That's not an overhead entry. An overhead pattern begins as you approach the runway along te final approach course. Over the numbers or just thereafter, you execute a descending 360 turn to a landing (or as most do, modify it to a short downwind, base and final by squaring it off).

This is one of the safest approaches to landing you can do,andplaces the aircraft in a continuous position to land, as well as survey the rest of the traffic pattern.

Regardless of the entry, the key is seeing and avoiding, a skill that often seems sorely lacking in many pilots.
 
That's not an overhead entry.


My apologies for that horribe mistake in symantics. I'll try not to let it happen again.

For the rest of you, my point was someone entered the downwind from overhead the field at pattern altitude as opposed to from a 45 or any other accepted direction and we almost collided.
 
This particular CFI teaches to overfly the airport AT pattern altitude, then basically do a teardrop entry to enter downwind.

You need to correct this guy before he causes an accident. Flying over the field at TPA and teardropping is very nonstardard and will lead to an accident. If only he demonstrated such idiocy on his CFI checkride.

Over fly the field well above (1,000) or circumnaviagate it. Also, one shouldn't descend into the pattern either. When I instructed my policy was to be at TPA approximately 1-2 miles off the 45 degree.
 
I believe the AIM recommends 500-1000' above TPA for overflights.
 
Never descend while in the tpa, classic low vs. high wing collision scenario. I remember reading an article a few years back where a Piper landed atop a Cessna in flight. I know there was a picture floating around with said 2 aircraft involved.
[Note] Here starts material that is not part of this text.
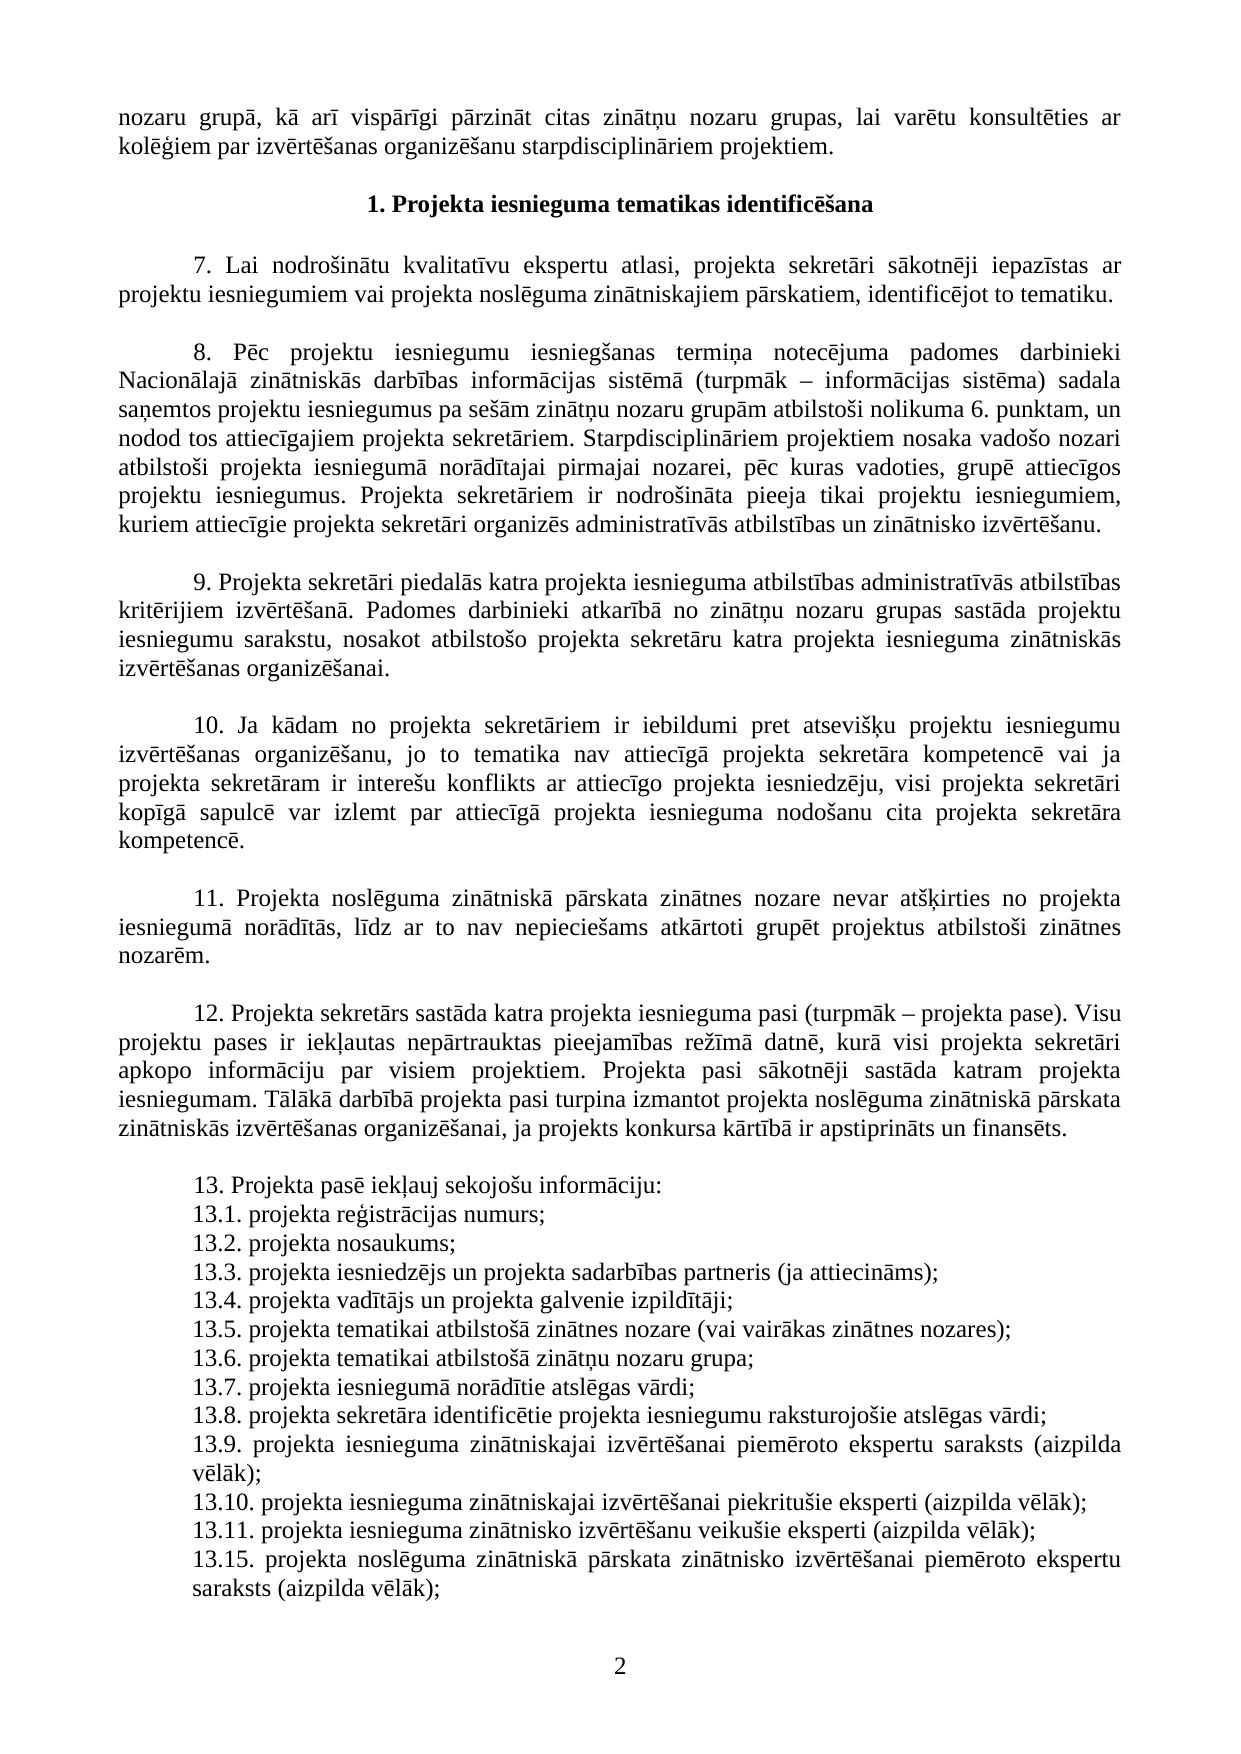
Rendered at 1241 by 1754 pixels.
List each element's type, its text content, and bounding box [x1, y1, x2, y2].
Maybe someone could find it. Helps drive the message home to fly over the tpa at a safe altitude. Make a descent to tpa well clear of the tpa. I would teach be at tpa at least 2 mi before the pattern.
 
For the rest of you, my point was someone entered the downwind from overhead the field at pattern altitude as opposed to from a 45 or any other accepted direction and we almost collided.

Aah. You mean he entered on a perfectly acceptable midfield crosswind leg.

You have two eyes to avoid traffic, you see. Use them.
 
There is really nothing about in the vicinity of the airport. It just says, "when approaching an airport for landing, make all turns to the left." So that says a right teardrop is in violation of the FAR. It implies that a straight in is OK, is says that anything but a right turn is OK, but not a big right turn like a teardrop to the right to enter on the 45. If you want to come across the field and into traffic, a left 135 degree turn from a crosswind to a 45 degree entry is OK to, and there is really nothing wrong with simply flying from crosswind to a downwind leg either.

agreed,the FAA recommended entry procedure(midfield,45 downwind) are just that recommended.